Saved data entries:
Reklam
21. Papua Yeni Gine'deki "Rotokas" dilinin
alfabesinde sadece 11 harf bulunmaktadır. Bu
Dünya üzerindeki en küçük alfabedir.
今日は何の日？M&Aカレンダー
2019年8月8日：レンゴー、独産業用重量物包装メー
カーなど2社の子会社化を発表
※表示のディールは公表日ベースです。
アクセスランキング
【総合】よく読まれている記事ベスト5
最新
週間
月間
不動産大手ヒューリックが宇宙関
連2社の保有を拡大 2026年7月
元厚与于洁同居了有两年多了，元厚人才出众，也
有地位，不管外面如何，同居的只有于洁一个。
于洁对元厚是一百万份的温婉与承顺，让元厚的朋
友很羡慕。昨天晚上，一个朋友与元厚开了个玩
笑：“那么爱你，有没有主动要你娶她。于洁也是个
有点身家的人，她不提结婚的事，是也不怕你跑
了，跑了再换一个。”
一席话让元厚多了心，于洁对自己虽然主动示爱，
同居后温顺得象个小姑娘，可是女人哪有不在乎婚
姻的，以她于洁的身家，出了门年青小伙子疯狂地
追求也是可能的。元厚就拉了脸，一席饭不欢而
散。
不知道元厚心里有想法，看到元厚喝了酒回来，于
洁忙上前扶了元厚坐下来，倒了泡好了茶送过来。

...

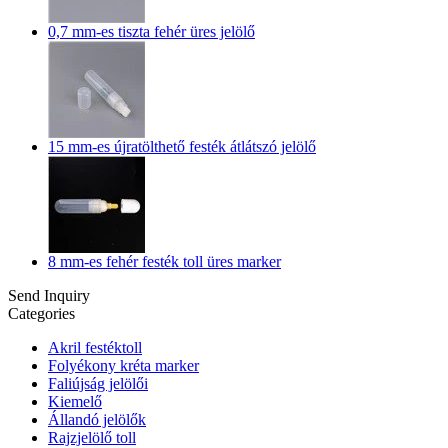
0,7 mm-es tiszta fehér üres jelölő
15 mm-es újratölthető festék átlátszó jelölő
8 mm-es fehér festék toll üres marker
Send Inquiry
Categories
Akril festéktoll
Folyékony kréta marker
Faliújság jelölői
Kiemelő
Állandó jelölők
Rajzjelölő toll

### Instructions to follow
Write out only the lines that run from the line containing "0,7 mm-es tiszta fehér üres jelölő" through the line containing "Rajzjelölő toll", both included, exactly as they appear above.

### Problem solution
0,7 mm-es tiszta fehér üres jelölő
15 mm-es újratölthető festék átlátszó jelölő
8 mm-es fehér festék toll üres marker
Send Inquiry
Categories
Akril festéktoll
Folyékony kréta marker
Faliújság jelölői
Kiemelő
Állandó jelölők
Rajzjelölő toll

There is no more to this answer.